I have lots of new letterpress cards to share just as soon as I have a free moment to take some new pictures. In the meantime, this evening was spent experimenting. I’m working on a set of custom portfolios, and came up with a design that involves stitching 2 panels of leather together to create the covers and, where the leathers join, I wanted to show a simple, raised stitch in waxed linen thread. So far, so good:

More to come soon, plus photos of the new cards (Green on green! Script!) and, the other leather-related news: it’s a printing surface, too!

Just before I head to bed, a portion of Marge Piercy’s lovely poem “To Be of Use” that seems to resonate, no matter what time of year or the circumstances of daily life:

“The work of the world is common as mud.
Botched, it smears the hands, crumbles to dust.
But the thing worth doing well done
has a shape that satisfies, clean and evident.
Greek amphoras for wine or oil,
Hopi vases that held corn, are put in museums
but you know they were made to be used.
The pitcher cries for water to carry
and a person for work that is real.”

The trick of quiet

When I started doing letterpress work, I knew that I wanted to combine the printing with my bookbinding. I’ve developed a number of ways to blend the processes (not least of which are the full-on books in the works!), and I just completed the first of many custom portfolios and slipcases.
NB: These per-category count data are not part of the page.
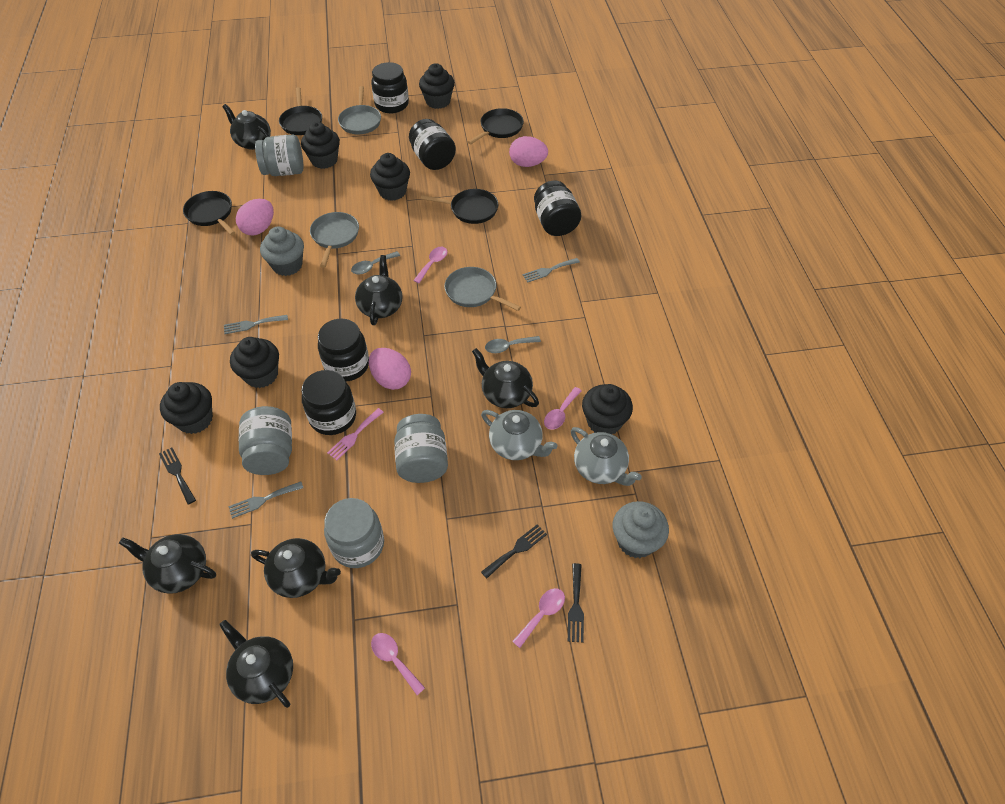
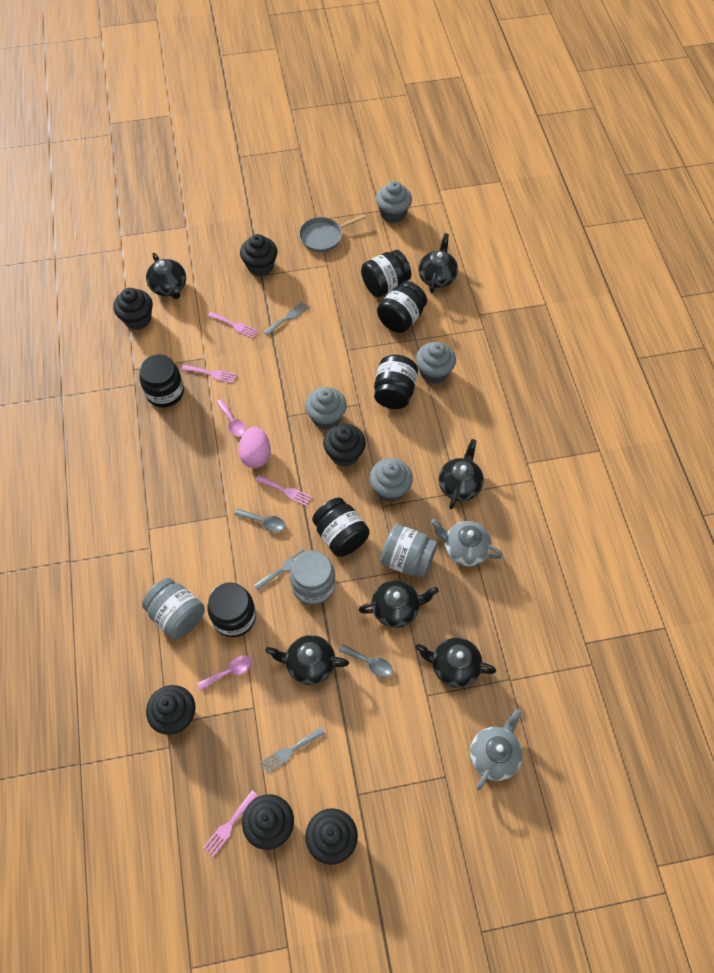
black fork: 3 -> 0
black jar: 5 -> 6
black pan: 4 -> 0
grey cupcake: 2 -> 4
grey jar: 4 -> 3
grey pan: 3 -> 1
pink egg: 3 -> 1
pink fork: 1 -> 4
pink spoon: 4 -> 2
This portfolio is for a photographer and is the beginning of a lot of intricate work that I’m excited to do! In addition to this relatively traditional design, where the letterpress printed customized piece is inset into the portfolio cover, and then again into the slipcase cover, I’m actually working on pieces where the text is printed directly onto the coverings I use for the books and cases, including decorative papers and leather.

In the not too distant future, I will have a brand new leather design ready to show off, that I’m very excited to share. In the meantime, I thought I’d share another of the many quotes I jot down in my jam-packed notebooks every day. This may seem somewhat unrelated, but there are a lot of thoughts and ideas that permeate the reasons why and how I do my work.

The following is an excerpt from a letter Sherwood Anderson wrote to Waldo Frank, and quoted by Wallace Stegner in his famed “Wilderness Letter”. I think it conjures a lovely idea of perspective, place and reflection:

“Is it not likely that when the country was new and men were often alone in the fields and the forest they got a sense of bigness outside themselves that has now in some way been lost…. Mystery whispered in the grass, played in the branches of trees overhead, was caught up and blown across the American line in clouds of dust at evening on the prairies…. I am old enough to remember tales that strengthen my belief in a deep semi-religious influence that was formerly at work among our people. The flavor of it hangs over the best work of Mark Twain…. I can remember old fellows in my home town speaking feelingly of an evening spent on the big empty plains. It had taken the shrillness out of them. They had learned the trick of quiet….”
- Sherwood Anderson to Waldo Frank in the 1920s

The innumerable minor rhythms of human activity

A few weeks ago I splurged on 2 beautiful sheets of elegant, fun, and intricately patterned Japanese paper at Kinokuniya, across from Bryant Park, and am looking forward to finally getting a few new books made with covers from them.

And there are, of course, lots of books and custom portfolio projects in the works, along with a stack of ongoing invitation designs, and printing to come this weekend and next week…so plenty more photos soon!

Finally, I’ll leave you on this fine Friday morning with the full inspiring excerpt from which my title of this post is derived from TJ Cobden-Sanderson, bookbinding teacher to Ellen Gates Starr:

“All men [are] potentially artists, each in his own degree, and one and all to be capable of co-operating to the one great achievement of the human race, the bringing into unison with the rhythms of the universe the innumerable minor rhythms of human activity.”